Cloud platforms enable insurance companies to match the ‘Amazon experience’

Rapid innovation and stronger security are key pillars of cloud technology

Cloud platforms enable insurance companies to match the ‘Amazon experience’

Technology

By Alicja Grzadkowska

Amazon might not be selling insurance yet, but the ‘Amazon experience’ is influencing consumers’ buying habits across all products and services, and insurance companies can either innovate or lag behind.

“Every company we work with in the P&C industry is trying to step up to that bar because not only do consumers expect that, in companies that we work with the employees within the insurance company expect that,” said Alex Naddaff, chief cloud officer at Guidewire Software.

When shoppers go on Amazon, the platform provides suggestions for products they could be interested in, and then sells that product and works to deliver it promptly to their door.

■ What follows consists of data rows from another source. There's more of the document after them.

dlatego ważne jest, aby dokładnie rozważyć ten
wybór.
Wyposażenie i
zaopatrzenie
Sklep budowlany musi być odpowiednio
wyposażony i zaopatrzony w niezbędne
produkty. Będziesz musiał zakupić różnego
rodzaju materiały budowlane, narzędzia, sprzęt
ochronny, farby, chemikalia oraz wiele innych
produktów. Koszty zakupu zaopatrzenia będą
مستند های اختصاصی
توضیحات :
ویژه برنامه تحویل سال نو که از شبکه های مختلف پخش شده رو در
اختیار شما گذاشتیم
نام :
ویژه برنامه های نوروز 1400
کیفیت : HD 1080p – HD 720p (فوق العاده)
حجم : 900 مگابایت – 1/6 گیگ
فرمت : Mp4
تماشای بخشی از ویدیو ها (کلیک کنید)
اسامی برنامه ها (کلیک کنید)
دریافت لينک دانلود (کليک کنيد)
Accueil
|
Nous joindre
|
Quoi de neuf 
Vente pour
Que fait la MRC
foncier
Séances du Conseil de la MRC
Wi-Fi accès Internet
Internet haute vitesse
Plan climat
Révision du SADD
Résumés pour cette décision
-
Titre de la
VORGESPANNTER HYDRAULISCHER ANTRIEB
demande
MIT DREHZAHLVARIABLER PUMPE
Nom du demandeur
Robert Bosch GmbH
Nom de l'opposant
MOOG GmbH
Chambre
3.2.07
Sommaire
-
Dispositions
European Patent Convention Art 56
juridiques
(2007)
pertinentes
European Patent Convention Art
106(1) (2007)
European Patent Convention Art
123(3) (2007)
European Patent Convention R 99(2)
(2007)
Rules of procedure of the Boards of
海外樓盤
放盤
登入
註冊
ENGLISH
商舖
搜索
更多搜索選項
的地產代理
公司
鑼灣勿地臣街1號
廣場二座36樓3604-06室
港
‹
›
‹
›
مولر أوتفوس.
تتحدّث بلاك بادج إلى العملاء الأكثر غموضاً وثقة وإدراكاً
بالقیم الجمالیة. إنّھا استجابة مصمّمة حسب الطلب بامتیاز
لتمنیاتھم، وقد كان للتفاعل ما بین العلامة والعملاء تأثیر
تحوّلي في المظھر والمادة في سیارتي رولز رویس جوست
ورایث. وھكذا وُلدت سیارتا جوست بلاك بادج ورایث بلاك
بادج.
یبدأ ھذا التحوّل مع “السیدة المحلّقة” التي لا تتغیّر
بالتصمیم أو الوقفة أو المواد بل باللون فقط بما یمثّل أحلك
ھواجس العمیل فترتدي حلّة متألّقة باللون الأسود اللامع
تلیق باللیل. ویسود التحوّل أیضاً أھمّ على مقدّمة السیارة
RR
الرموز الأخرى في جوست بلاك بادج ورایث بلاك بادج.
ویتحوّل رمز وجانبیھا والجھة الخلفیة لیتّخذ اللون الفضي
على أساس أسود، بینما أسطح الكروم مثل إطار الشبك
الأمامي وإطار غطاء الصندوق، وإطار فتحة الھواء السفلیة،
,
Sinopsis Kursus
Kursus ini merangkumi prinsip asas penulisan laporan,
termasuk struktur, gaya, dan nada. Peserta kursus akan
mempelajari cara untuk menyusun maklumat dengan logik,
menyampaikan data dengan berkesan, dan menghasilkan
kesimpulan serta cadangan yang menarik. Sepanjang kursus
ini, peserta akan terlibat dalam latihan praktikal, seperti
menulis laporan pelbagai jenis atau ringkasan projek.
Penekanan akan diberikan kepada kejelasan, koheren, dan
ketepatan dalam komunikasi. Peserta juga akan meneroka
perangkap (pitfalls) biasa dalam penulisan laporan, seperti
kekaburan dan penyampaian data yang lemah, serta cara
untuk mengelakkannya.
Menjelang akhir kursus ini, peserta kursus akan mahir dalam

From his own experiences using the website, Naddaff says that he expects every vendor he works with to interact with him on the same level as Amazon, as do many consumers.

Introducing the cloud into their business processes can help P&C insurers serve their customers effectively as not only their expectations change, but the risk landscape shifts as well with the constant barrage of natural catastrophe and cyber threats. On top of that, the pressure to innovate is ever-present across the insurance industry – most brokerages already have management systems in place and others are starting to figure out the how to integrate mobile apps and self-service portals into their businesses – and carriers aren’t exempt from the innovation rat race.

“There’s a need to innovate quickly – everything is happening very fast today, the industry is changing, the challenges they face are changing – and so they’re trying to adapt to those changes and they have to introduce change quickly,” said Naddaff, adding that the cloud can help insurers evolve at a faster pace, especially as new regulations introduce strict standards, such as the right to be forgotten under GDPR. “That capability doesn’t exist in many legacy systems and in fact, it didn’t exist in our systems until we made the investments to make it happen.”

Cyber is another concern that’s a frequent topic of discussion among the insurance industry as well as their clients, and for companies that hold a lot of customer data, like brokerages and carriers, the need to keep that information secure can be met by using a cloud platform since the burden of security is handed off to professionals with significant cybersecurity experience. The insurance company then has the confidence to explore other technology-related adventures, said Naddaff, and know their customers’ data and their own environments are safe.

“Historically, companies worried that security was a concern in the public cloud,” said Naddaff. “We’re at a point now where just about everybody’s convinced that a company like AWS [Amazon Web Services] or a company like Microsoft can provide equal or better security with most of us understanding that they have better capability than any one company can have by itself.”